◆ **SUPPLIED MATERIAL**

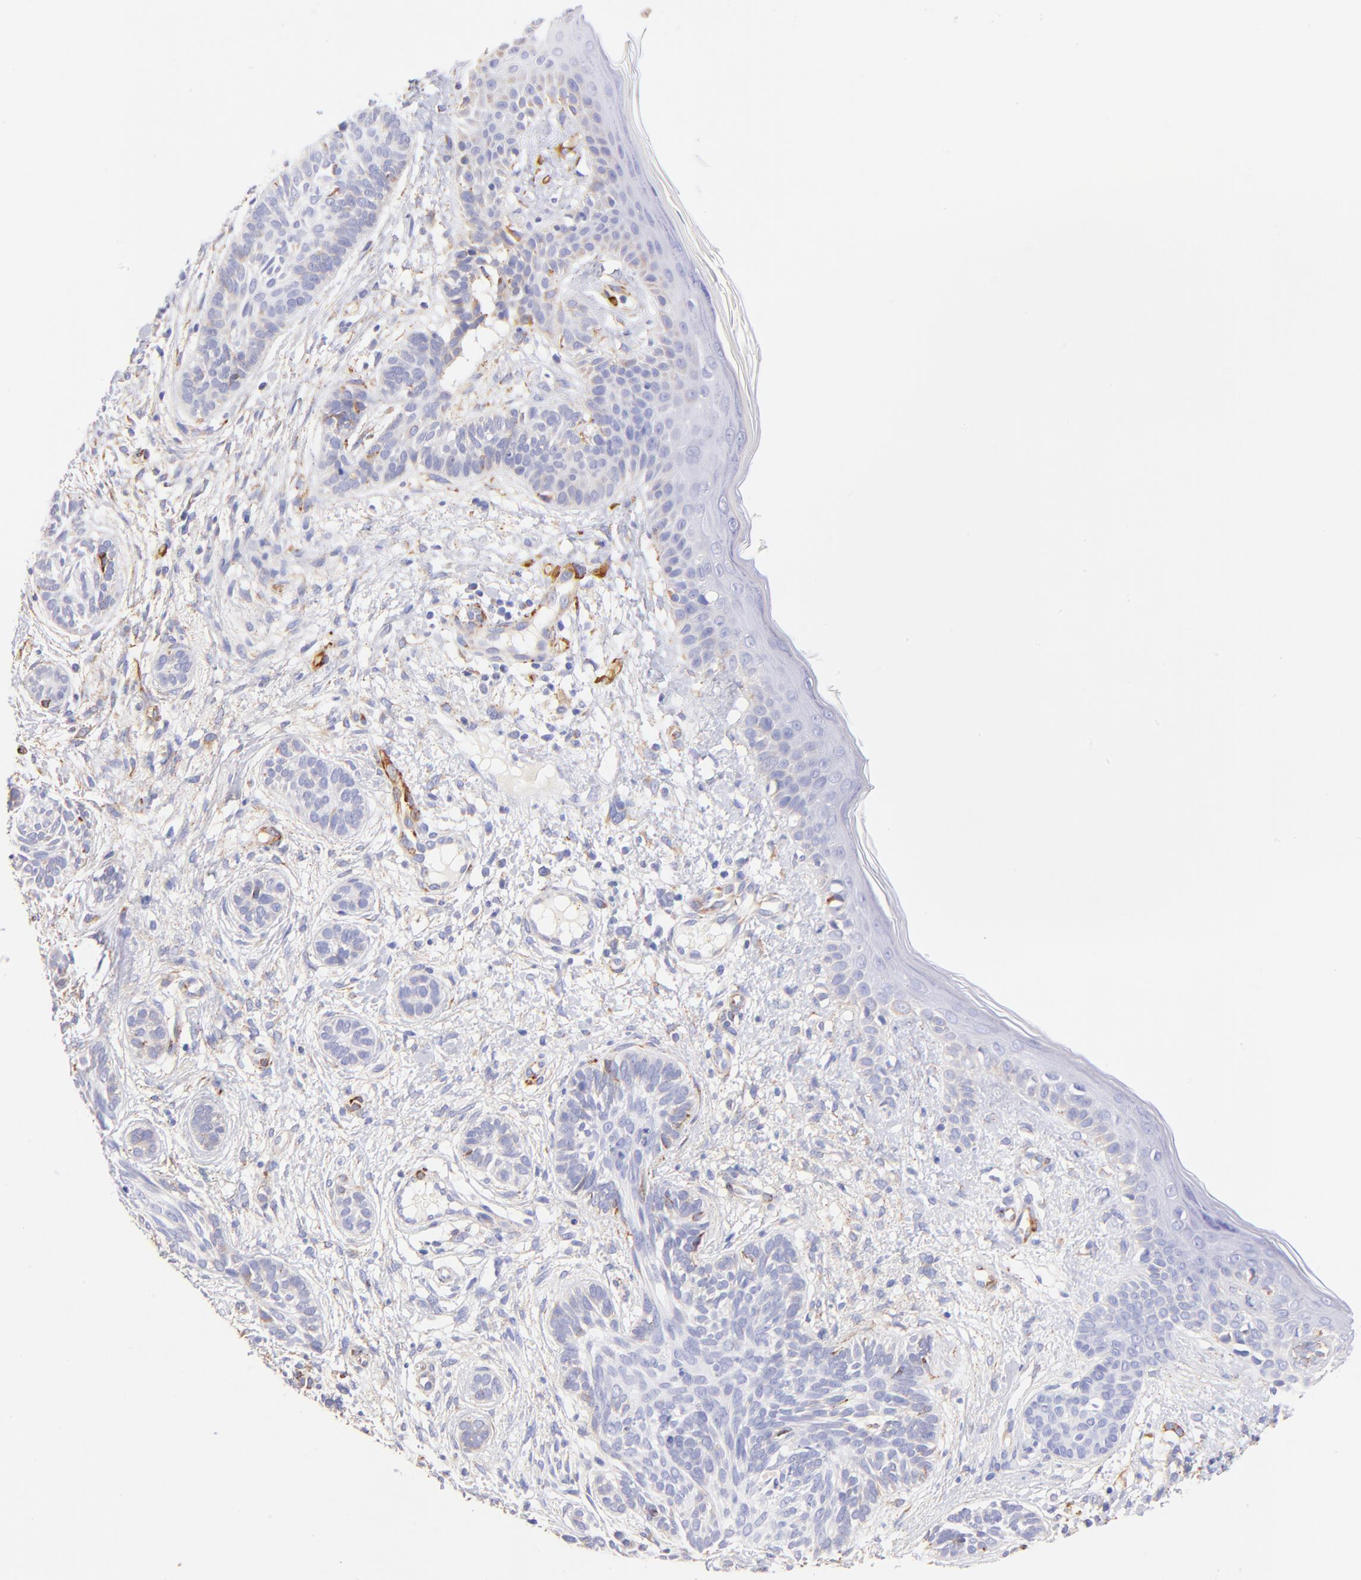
{"staining": {"intensity": "negative", "quantity": "none", "location": "none"}, "tissue": "skin cancer", "cell_type": "Tumor cells", "image_type": "cancer", "snomed": [{"axis": "morphology", "description": "Normal tissue, NOS"}, {"axis": "morphology", "description": "Basal cell carcinoma"}, {"axis": "topography", "description": "Skin"}], "caption": "High power microscopy photomicrograph of an immunohistochemistry image of skin cancer, revealing no significant staining in tumor cells.", "gene": "SPARC", "patient": {"sex": "male", "age": 63}}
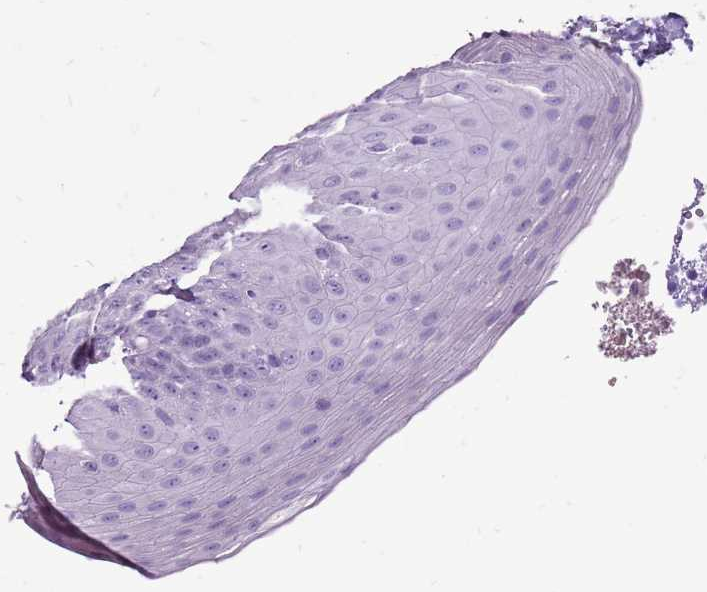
{"staining": {"intensity": "negative", "quantity": "none", "location": "none"}, "tissue": "tonsil", "cell_type": "Germinal center cells", "image_type": "normal", "snomed": [{"axis": "morphology", "description": "Normal tissue, NOS"}, {"axis": "topography", "description": "Tonsil"}], "caption": "Germinal center cells are negative for protein expression in benign human tonsil. (Stains: DAB IHC with hematoxylin counter stain, Microscopy: brightfield microscopy at high magnification).", "gene": "ACSS3", "patient": {"sex": "female", "age": 19}}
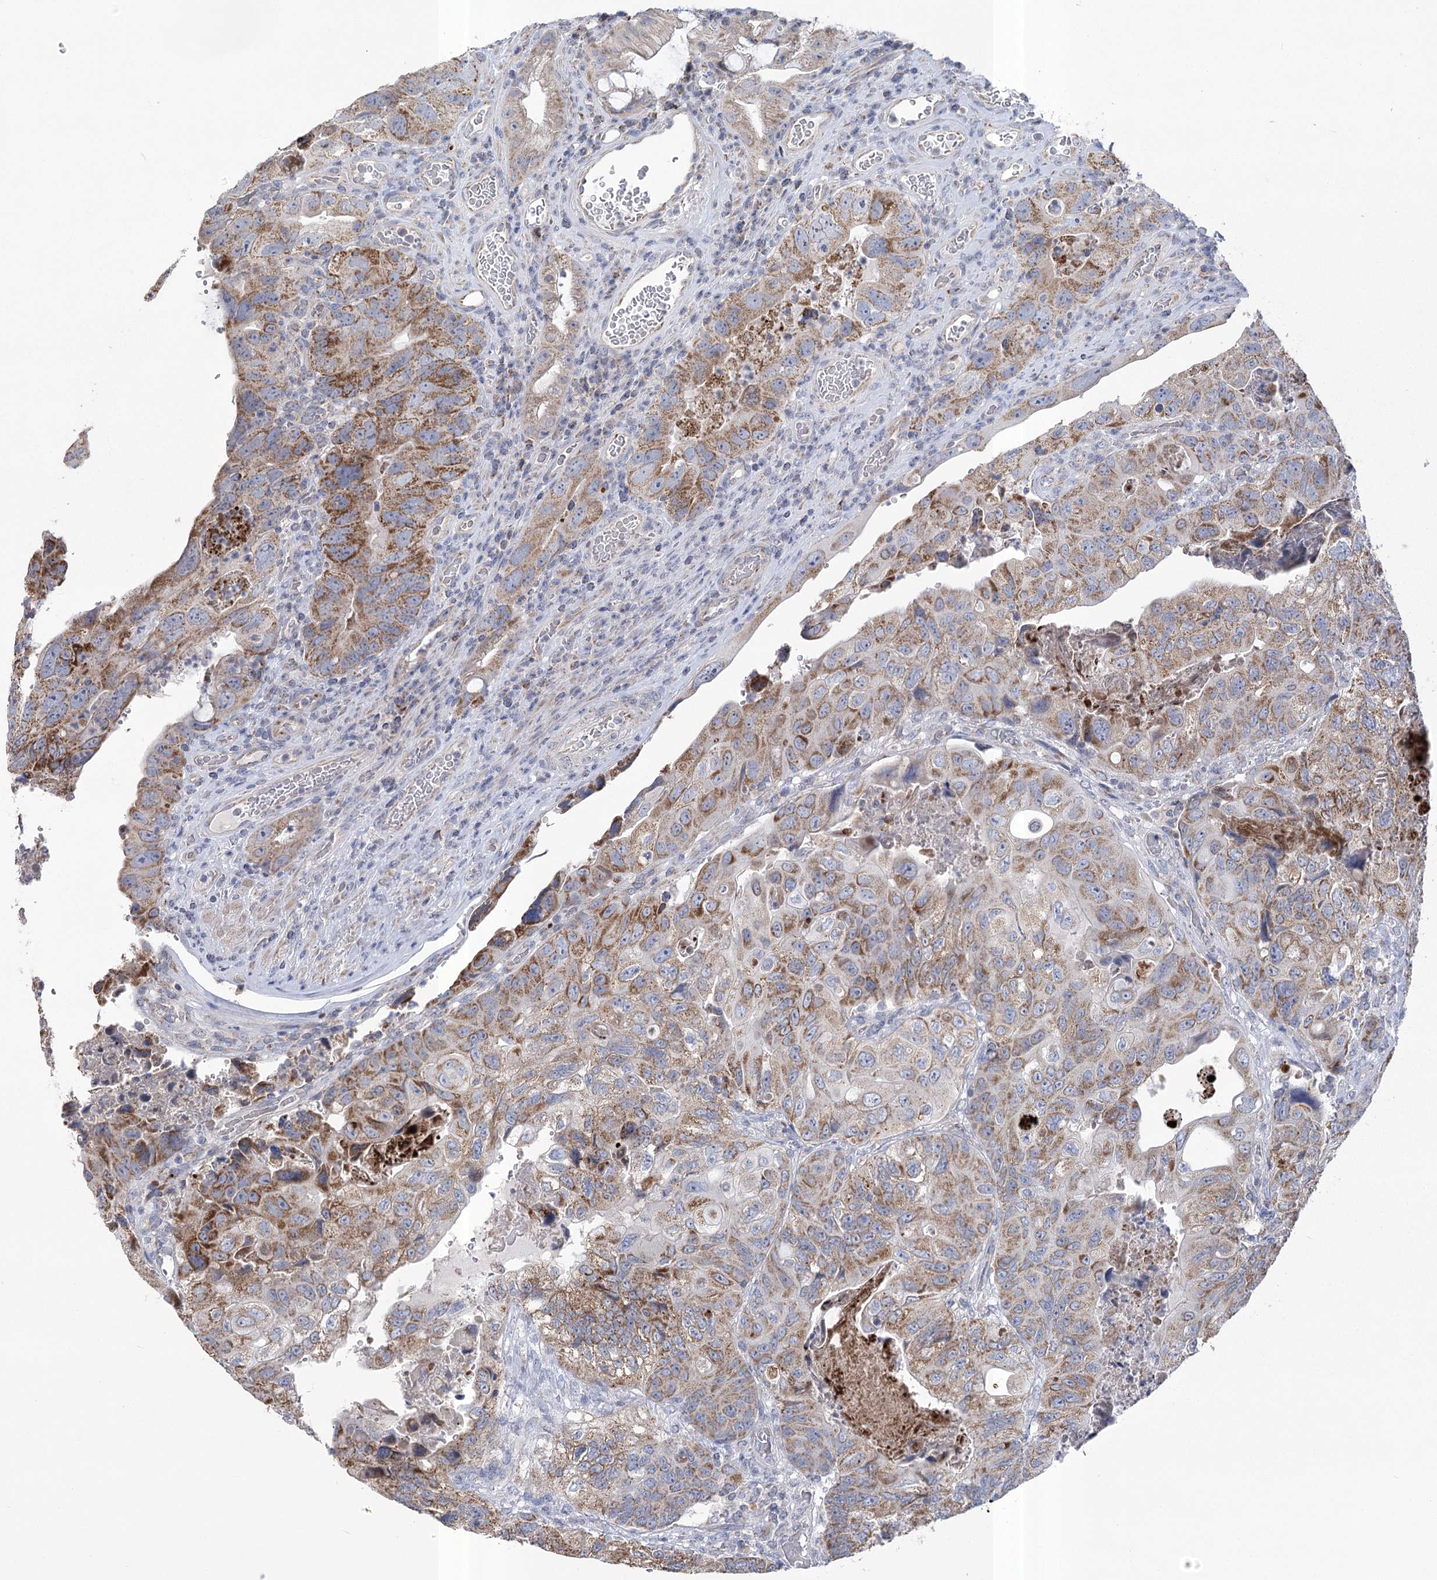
{"staining": {"intensity": "moderate", "quantity": ">75%", "location": "cytoplasmic/membranous"}, "tissue": "colorectal cancer", "cell_type": "Tumor cells", "image_type": "cancer", "snomed": [{"axis": "morphology", "description": "Adenocarcinoma, NOS"}, {"axis": "topography", "description": "Rectum"}], "caption": "Colorectal adenocarcinoma stained with a protein marker reveals moderate staining in tumor cells.", "gene": "PDHB", "patient": {"sex": "male", "age": 63}}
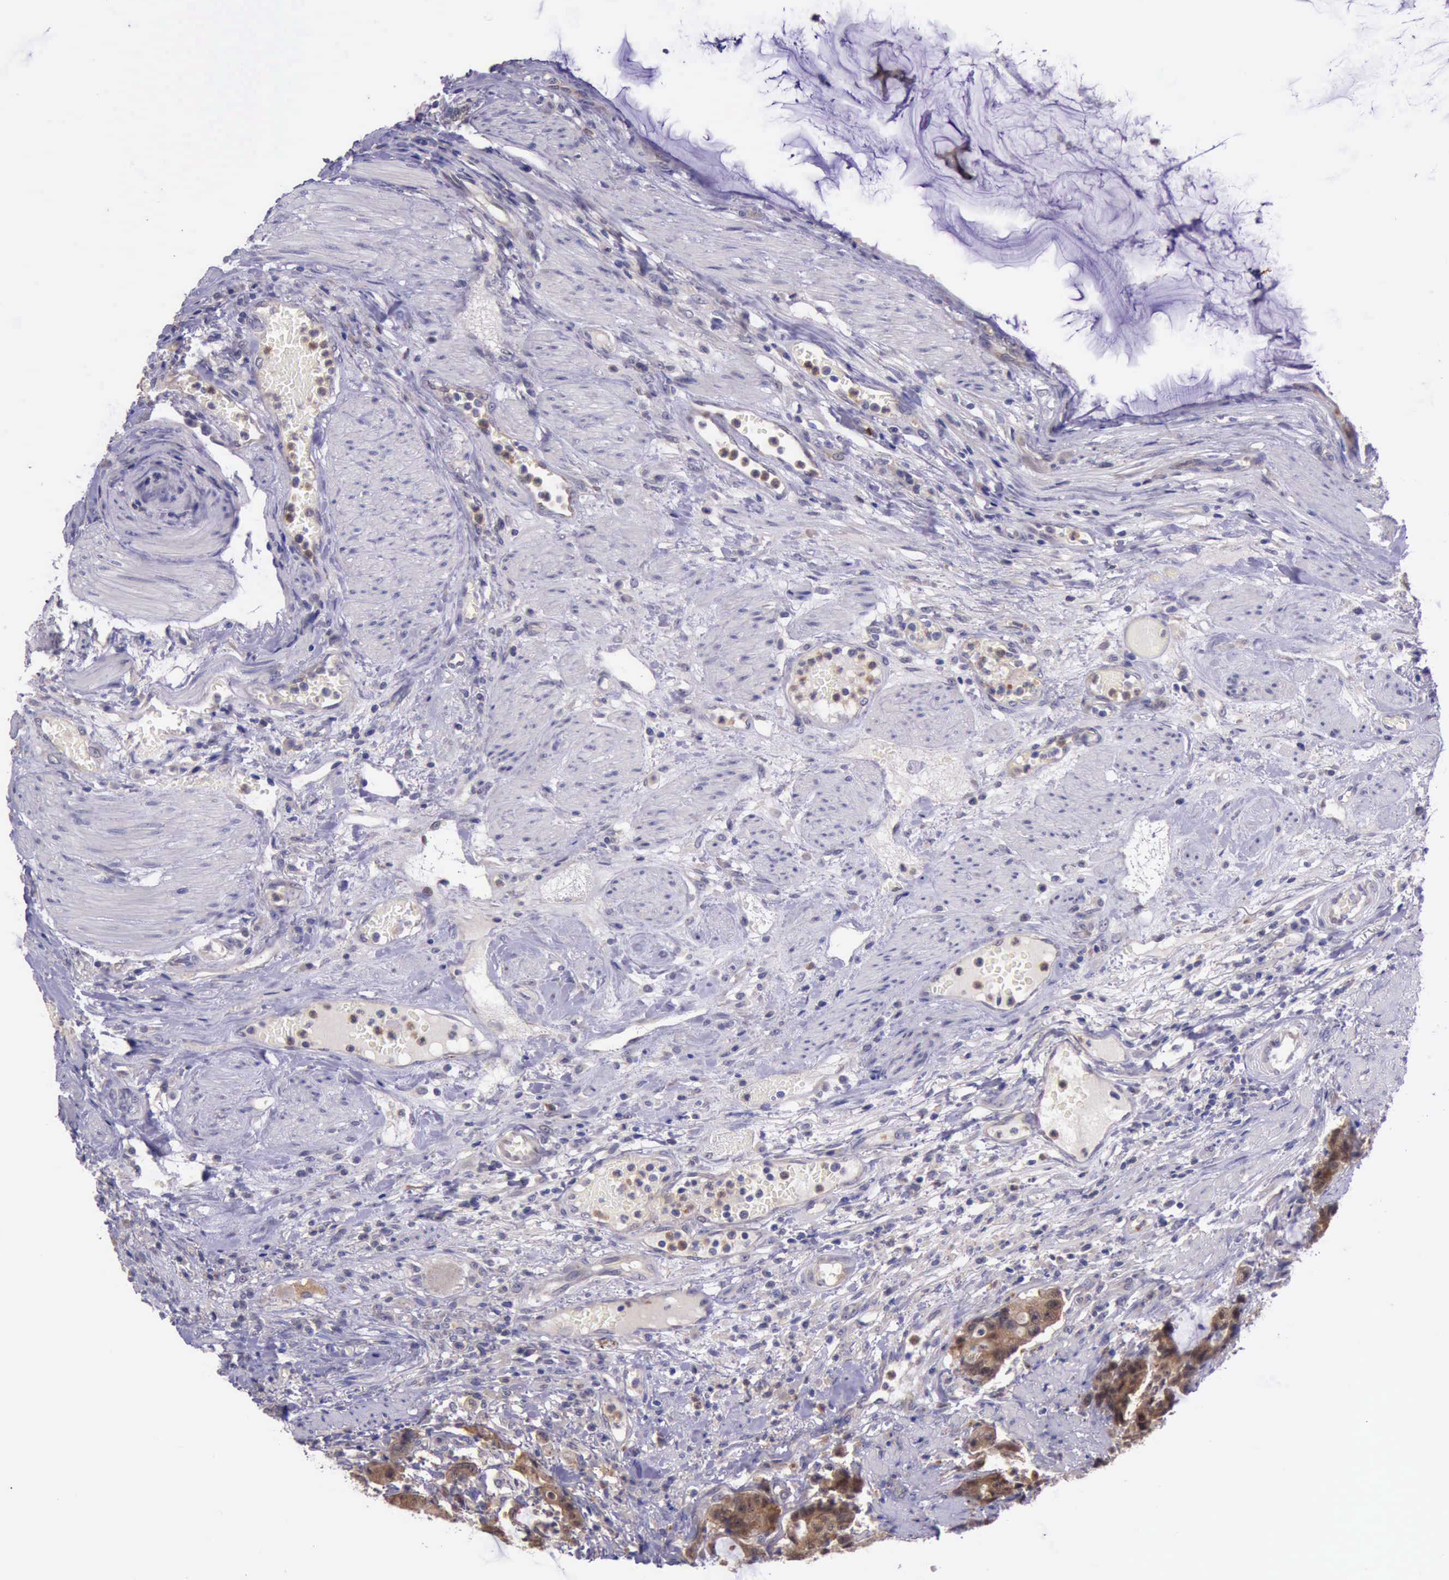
{"staining": {"intensity": "moderate", "quantity": ">75%", "location": "cytoplasmic/membranous"}, "tissue": "colorectal cancer", "cell_type": "Tumor cells", "image_type": "cancer", "snomed": [{"axis": "morphology", "description": "Adenocarcinoma, NOS"}, {"axis": "topography", "description": "Colon"}], "caption": "High-power microscopy captured an immunohistochemistry (IHC) histopathology image of adenocarcinoma (colorectal), revealing moderate cytoplasmic/membranous expression in approximately >75% of tumor cells.", "gene": "PLEK2", "patient": {"sex": "female", "age": 84}}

◆ **WORK TASK**
Would you reproduce the lines above exactly, without carrying over the pictures?

◆ **PROBLEM SOLUTION**
{"staining": {"intensity": "negative", "quantity": "none", "location": "none"}, "tissue": "skin cancer", "cell_type": "Tumor cells", "image_type": "cancer", "snomed": [{"axis": "morphology", "description": "Normal tissue, NOS"}, {"axis": "morphology", "description": "Basal cell carcinoma"}, {"axis": "topography", "description": "Skin"}], "caption": "High power microscopy photomicrograph of an immunohistochemistry image of skin cancer, revealing no significant staining in tumor cells.", "gene": "SPARC", "patient": {"sex": "male", "age": 63}}
{"staining": {"intensity": "negative", "quantity": "none", "location": "none"}, "tissue": "tonsil", "cell_type": "Germinal center cells", "image_type": "normal", "snomed": [{"axis": "morphology", "description": "Normal tissue, NOS"}, {"axis": "topography", "description": "Tonsil"}], "caption": "Germinal center cells are negative for protein expression in benign human tonsil. (Stains: DAB IHC with hematoxylin counter stain, Microscopy: brightfield microscopy at high magnification).", "gene": "ACSS3", "patient": {"sex": "female", "age": 19}}
{"staining": {"intensity": "moderate", "quantity": ">75%", "location": "cytoplasmic/membranous"}, "tissue": "colorectal cancer", "cell_type": "Tumor cells", "image_type": "cancer", "snomed": [{"axis": "morphology", "description": "Adenocarcinoma, NOS"}, {"axis": "topography", "description": "Rectum"}], "caption": "Colorectal adenocarcinoma stained with a protein marker reveals moderate staining in tumor cells.", "gene": "PDHB", "patient": {"sex": "male", "age": 63}}
{"staining": {"intensity": "moderate", "quantity": ">75%", "location": "cytoplasmic/membranous"}, "tissue": "colorectal cancer", "cell_type": "Tumor cells", "image_type": "cancer", "snomed": [{"axis": "morphology", "description": "Adenocarcinoma, NOS"}, {"axis": "topography", "description": "Colon"}], "caption": "High-power microscopy captured an immunohistochemistry (IHC) histopathology image of adenocarcinoma (colorectal), revealing moderate cytoplasmic/membranous expression in approximately >75% of tumor cells.", "gene": "PLEK2", "patient": {"sex": "female", "age": 84}}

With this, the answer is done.